After a weekend retreat at Hillsdale College’s Rockwell Lake Lodge in Luther, Michigan, the speech teams said they are excited to compete in a new season of their intellectual sport.
Members of the mock trial, forensics, and debate teams hopped into vans Sept. 2 to prepare for a year in competitive speech before new recruits join. They also partook in leadership activities and team-building exercises to reform relationships with their teammates.
“The retreat is extremely beneficial because we’re figuring out how we’ll present a set of facts to the court,” said junior Laurel Nitzel, mock trial team member. “Understanding how to use our witnesses is one of the hardest parts, so it’s great to do this foundational work before the freshmen even try out for the team, and preparing for the season away from the whirlwind of Hillsdale is extremely beneficial.”
After doing some activities as an entire group, the teams would split to address their own competitions’ needs.
The mock trial team worked on case studies by breaking down the prosecution and defense’s sides of the debate, choosing how to present to the court a given set of facts, and learning how to use witnesses.
“We face top colleges and universities, including the University of Chicago, Yale, Cornell, so every round is a challenge that we as a small school have to rise above,” said sophomore Rachel Umaña, mock trial team member. “But as Hillsdale students, we are polished and polite, where the other schools will just go for your throat. The ivy league schools we face underestimate us, and that really seems to harm them.”

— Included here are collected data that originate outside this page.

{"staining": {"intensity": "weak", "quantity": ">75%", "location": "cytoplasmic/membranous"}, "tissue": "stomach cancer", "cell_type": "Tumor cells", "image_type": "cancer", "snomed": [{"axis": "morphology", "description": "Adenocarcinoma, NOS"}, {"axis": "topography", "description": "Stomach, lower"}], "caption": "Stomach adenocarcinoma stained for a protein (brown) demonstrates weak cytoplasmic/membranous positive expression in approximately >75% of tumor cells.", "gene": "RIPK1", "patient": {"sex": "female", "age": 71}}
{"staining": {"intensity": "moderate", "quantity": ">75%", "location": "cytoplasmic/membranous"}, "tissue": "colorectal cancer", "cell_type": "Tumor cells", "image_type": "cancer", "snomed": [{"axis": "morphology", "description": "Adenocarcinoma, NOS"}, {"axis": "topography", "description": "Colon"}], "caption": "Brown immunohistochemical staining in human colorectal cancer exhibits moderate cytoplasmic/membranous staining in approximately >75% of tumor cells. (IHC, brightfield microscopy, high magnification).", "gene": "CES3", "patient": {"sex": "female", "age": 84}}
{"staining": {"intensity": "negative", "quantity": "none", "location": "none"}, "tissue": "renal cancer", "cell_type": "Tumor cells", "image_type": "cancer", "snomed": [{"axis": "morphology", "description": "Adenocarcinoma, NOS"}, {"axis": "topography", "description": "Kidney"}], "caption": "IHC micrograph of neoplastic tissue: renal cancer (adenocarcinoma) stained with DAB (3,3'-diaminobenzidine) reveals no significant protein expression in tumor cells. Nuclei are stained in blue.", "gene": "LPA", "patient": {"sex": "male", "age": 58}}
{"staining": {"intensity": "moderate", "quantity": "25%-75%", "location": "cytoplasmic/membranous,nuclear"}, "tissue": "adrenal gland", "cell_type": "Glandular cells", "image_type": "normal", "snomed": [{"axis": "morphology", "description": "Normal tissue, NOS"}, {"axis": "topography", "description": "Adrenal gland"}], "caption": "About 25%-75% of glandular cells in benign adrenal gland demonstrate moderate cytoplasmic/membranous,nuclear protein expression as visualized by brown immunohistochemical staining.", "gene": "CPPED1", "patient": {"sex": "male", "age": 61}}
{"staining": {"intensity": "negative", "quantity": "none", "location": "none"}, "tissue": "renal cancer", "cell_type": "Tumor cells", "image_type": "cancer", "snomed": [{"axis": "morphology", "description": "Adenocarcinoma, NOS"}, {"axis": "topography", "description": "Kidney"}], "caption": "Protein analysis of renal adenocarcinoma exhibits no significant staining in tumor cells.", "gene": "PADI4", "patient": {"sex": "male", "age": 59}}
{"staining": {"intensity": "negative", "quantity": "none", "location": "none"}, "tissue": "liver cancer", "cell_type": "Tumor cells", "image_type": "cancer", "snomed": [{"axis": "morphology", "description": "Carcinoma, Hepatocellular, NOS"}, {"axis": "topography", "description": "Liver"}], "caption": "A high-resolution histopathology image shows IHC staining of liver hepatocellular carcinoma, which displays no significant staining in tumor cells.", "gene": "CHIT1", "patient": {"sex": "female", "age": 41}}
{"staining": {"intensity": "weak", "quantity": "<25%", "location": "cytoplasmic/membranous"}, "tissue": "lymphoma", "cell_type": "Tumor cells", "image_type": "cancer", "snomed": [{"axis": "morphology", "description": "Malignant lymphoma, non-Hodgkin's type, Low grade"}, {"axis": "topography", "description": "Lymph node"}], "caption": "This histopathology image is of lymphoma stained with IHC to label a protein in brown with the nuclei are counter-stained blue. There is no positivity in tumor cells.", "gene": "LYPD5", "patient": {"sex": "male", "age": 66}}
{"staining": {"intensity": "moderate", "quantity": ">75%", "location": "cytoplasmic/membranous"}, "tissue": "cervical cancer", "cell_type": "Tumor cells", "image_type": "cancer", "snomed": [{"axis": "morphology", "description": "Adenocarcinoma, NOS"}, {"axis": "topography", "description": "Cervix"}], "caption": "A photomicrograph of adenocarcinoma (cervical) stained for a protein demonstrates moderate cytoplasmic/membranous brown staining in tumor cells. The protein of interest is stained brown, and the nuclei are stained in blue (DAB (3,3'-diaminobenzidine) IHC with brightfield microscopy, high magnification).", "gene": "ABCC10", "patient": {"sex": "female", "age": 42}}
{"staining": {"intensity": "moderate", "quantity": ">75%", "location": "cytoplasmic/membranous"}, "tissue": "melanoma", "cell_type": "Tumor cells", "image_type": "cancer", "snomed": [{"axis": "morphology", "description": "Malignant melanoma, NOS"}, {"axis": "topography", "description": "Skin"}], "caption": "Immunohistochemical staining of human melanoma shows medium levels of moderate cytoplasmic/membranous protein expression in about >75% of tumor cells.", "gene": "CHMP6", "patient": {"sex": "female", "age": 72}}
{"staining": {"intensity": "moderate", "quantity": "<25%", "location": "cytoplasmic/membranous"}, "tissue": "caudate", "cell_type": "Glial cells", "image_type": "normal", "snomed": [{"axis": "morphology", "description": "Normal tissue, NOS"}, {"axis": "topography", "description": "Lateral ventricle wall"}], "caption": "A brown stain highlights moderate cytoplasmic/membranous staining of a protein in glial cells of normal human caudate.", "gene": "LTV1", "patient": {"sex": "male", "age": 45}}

The team benefited from the attendance of its coach, Neal Brady, Hillsdale County prosecutor, and its two donors, a lawyer and an actor, who help the team financially in addition to giving its members real-world advice for the tournaments.
“The tight-knit community Hillsdale offers really brings us together as a team, too, because we act as a family and always know that we have each other’s backs in the courtroom,” Umaña said.
The forensics team polished up the content of existing speeches, which they will recite at competitions. The team is in a rebuilding phase, but it has interest from freshmen already, junior Kyle Huitt, forensics team member, said.
“Our real aim is to be as competitive as we can possibly be with schools that are much larger and have much better funding than Hillsdale,” Huitt said. “We have a lot of programs that try to compete in higher divisions, and that’s really what forensics is trying to do now.”